1 of 5 | Season 3 of Katja Herbers' "Evil" debuts on Paramount+ Sunday. File Photo Jim Ruymen/UPI | License Photo
NEW YORK, June 12 (UPI) -- Katja Herbers and Mike Colter say one of their favorite things about working on the supernatural series, Evil, is watching creators Robert and Michelle King put their characters in seemingly impossible situations, and then find inspired ways to get them out.
Season 3 debuts on Paramount+ on Sunday. Colter's character David, now a full-fledged Catholic priest and no longer a conflicted seminarian, still is investigating bizarre, possibly demonic cases for the church with the help of forensic psychologist Kristen (Herbers) and tech expert Ben (Aasif Mandvi).
The job often pits the team against the wealthy and sinister Leland (Michael Emerson), who is obsessed with the occult and Kristen's family, particularly her wild mom, Sheryl (Christine Lahti,) and her three precocious young daughters.
Season 2 of the show -- which frequently bends reality with magic, dreams and visions -- ended with David's ordination, Kristen's confession to David that she killed a child predator threatening her family, and a passionate kiss between the co-workers/friends.
"I was really excited to see where the Kings were going to take this kiss," Herbers told UPI in a recent Zoom interview.
"I don't think they knew at the end of Season 2," she added. "They like writing themselves into a corner."
Colter said his fear was that there might be no more story to tell if David actually became a priest.
"Do we have any other place to go with him? Because the journey toward being a priest when he was a seminarian was always interesting," the actor said. "He was a priest in training. It felt like a very interesting place to be in that place of progress and transitioning. Now that he is there, my biggest fear was what do we do now?"
But, once again, the Kings came through.
"We are having our cake and eating it, too, in Season 3," Colter said.
"David is having challenges, but he is also having some fun, although it may not be in reality. I'm not sure where that fun is being had. That's giving the audience a thrill."
Colter also thinks viewers will enjoy that the team members still are together, even though they are headed in a new direction as they fight a powerful malevolent entity.
"We have things to do. We are still on this journey of trying to save the world. That's a big, lofty goal, but we are trying to save a portion of the world, at least," he said.
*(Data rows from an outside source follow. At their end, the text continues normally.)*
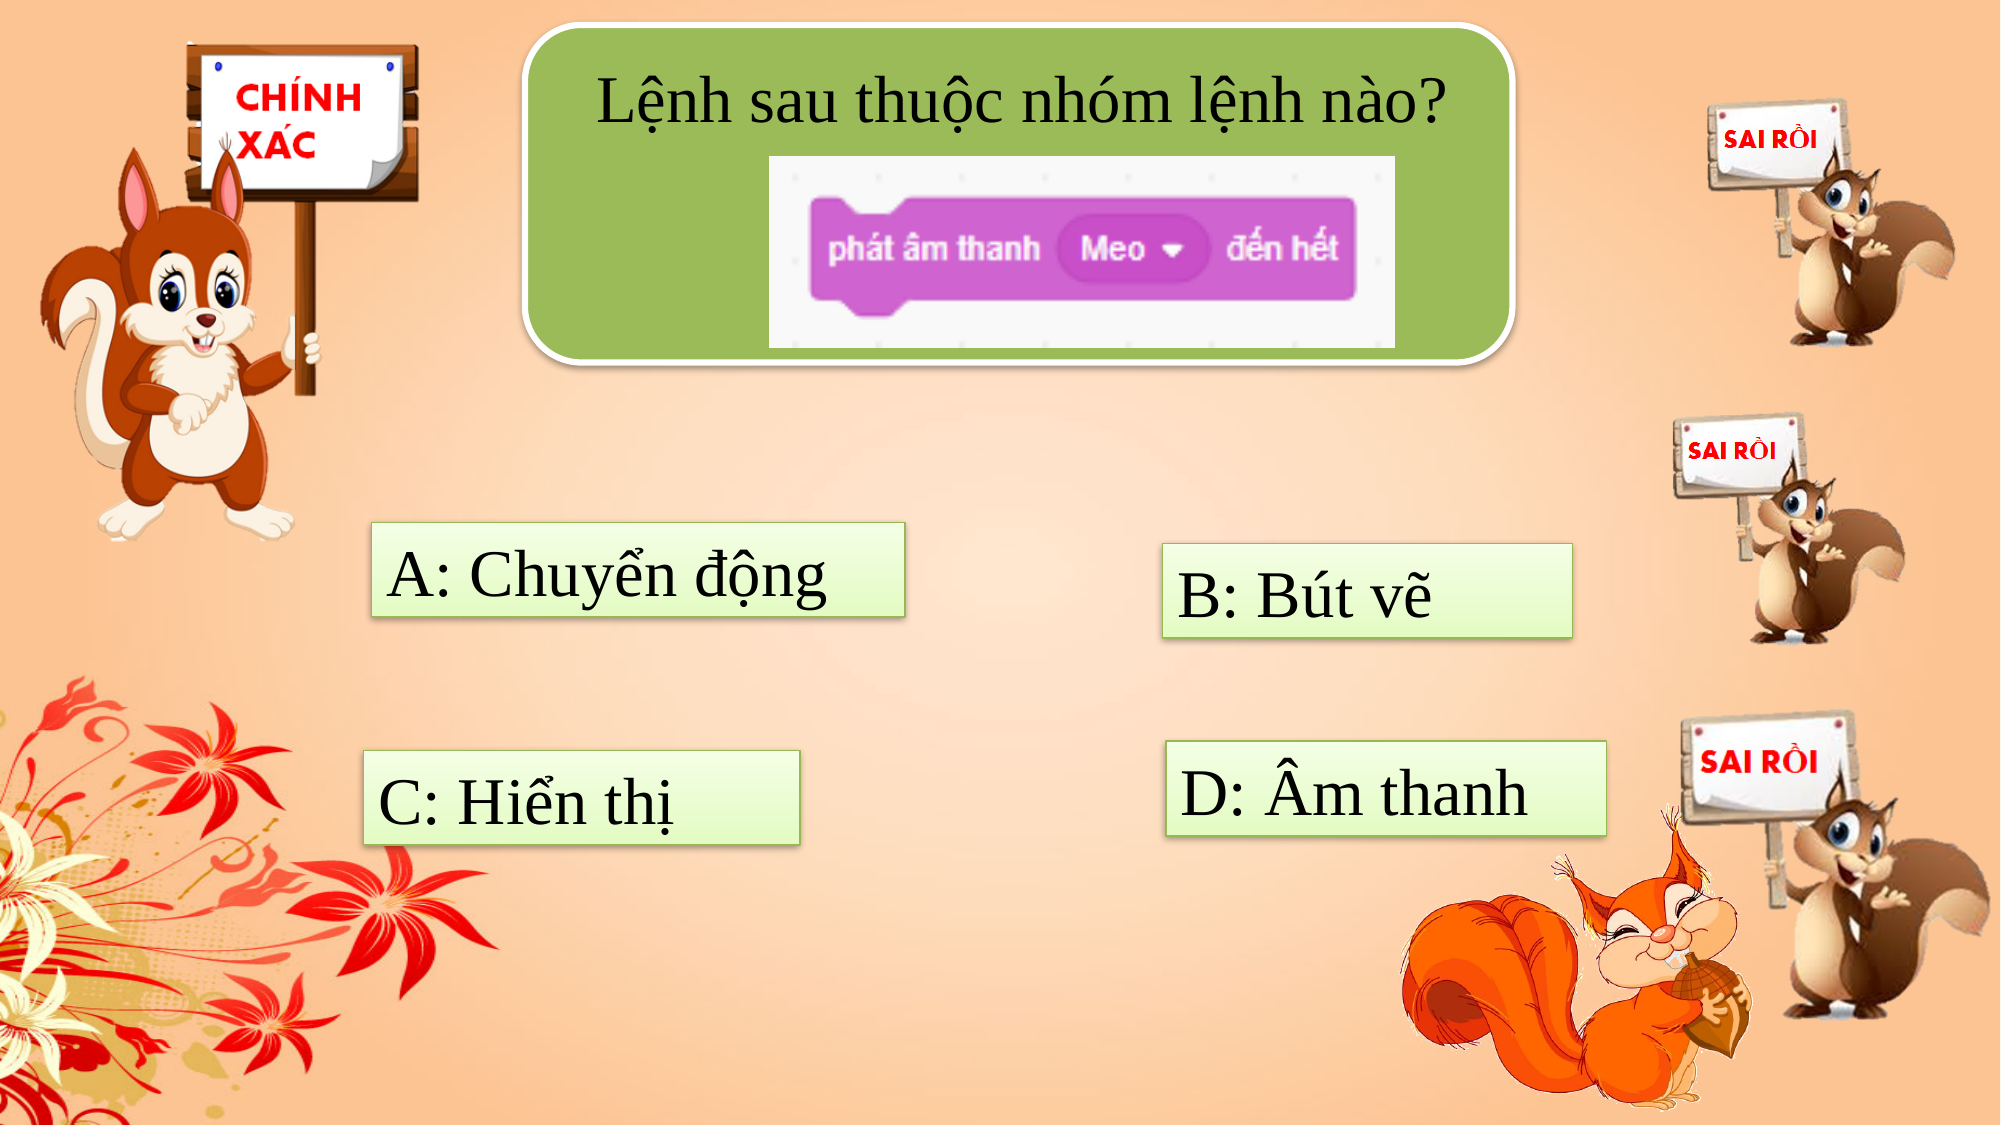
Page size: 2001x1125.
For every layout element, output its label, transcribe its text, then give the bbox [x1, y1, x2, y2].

text_box Lệnh sau thuộc nhóm lệnh nào? [581, 48, 1524, 144]
text_box D: Âm thanh [1165, 740, 1607, 837]
text_box A: Chuyển động [371, 522, 906, 618]
text_box [521, 21, 1516, 366]
picture [0, 0, 2001, 1125]
text_box C: Hiển thị [363, 750, 801, 846]
text_box B: Bút vẽ [1162, 543, 1573, 639]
One of the challenges the crew faces this season is conducting their investigations under the influential, recently demonically exorcized Leland, who is still trying to insulate himself into Kristen's family -- seducing her mother and is trying to lure her young daughters to the dark side.
Herbers said Kristen and Leland don't have many scenes together this season, but when they do, there's "fireworks."
"End of Season 2, I was on my way to take him out with my ice ax," Herbers said.
"I came to David, and I said, 'I don't want to do this. I don't want to be a murderer again.' She has to now think of ways to get him out of her life by the law. He is not letting go of her. He is completely obsessed with her, and they are very connected when they do speak.
"We are playing some mega-chess. These are two smart people with the intellectual tools to take each other out. We don't know who is going to win," she added.
While Leland relishes hurting others and wreaking havoc, Kristen's sins haunt her.
"I will do anything to protect my children. I'm going to try not to murder again because murdering is no fun," Erbers laughed.
The actress said it is artistically satisfying to work on a show that not only combines horror, drama, comedy and romance, but also looks at real evil in the modern world.
"It feels very relevant. It's the jackpot for me as an actor," she said.
"We find a way to cleverly discuss what is really happening in the real world and, if people pay attention, we are using everything we have at our disposal in a way that it is sort of grounded and connected to the news, grounded and connected to our day-to-day lives -- things we experience from a family level, from a political level, spiritual level," he said.
"Evil is a very broad title, but it is so specific and so detailed in the way that we unpack a lot of the things we are dealing with," the actor added.
Topics addressed on the show include spirituality, mental illness, isolation, drug abuse, physical violence and recovering from trauma.
"We as a show are doing a really good job at exploring those things, but also not giving people a pass and trying to understand it to the point where we excuse evil," Colter emphasized.
"Sometimes the 'why' isn't as damaging or as important as the actual result. I don't want to always get into this heady thing where we need to know every reason a person does something, but we do need to stop it before it happens."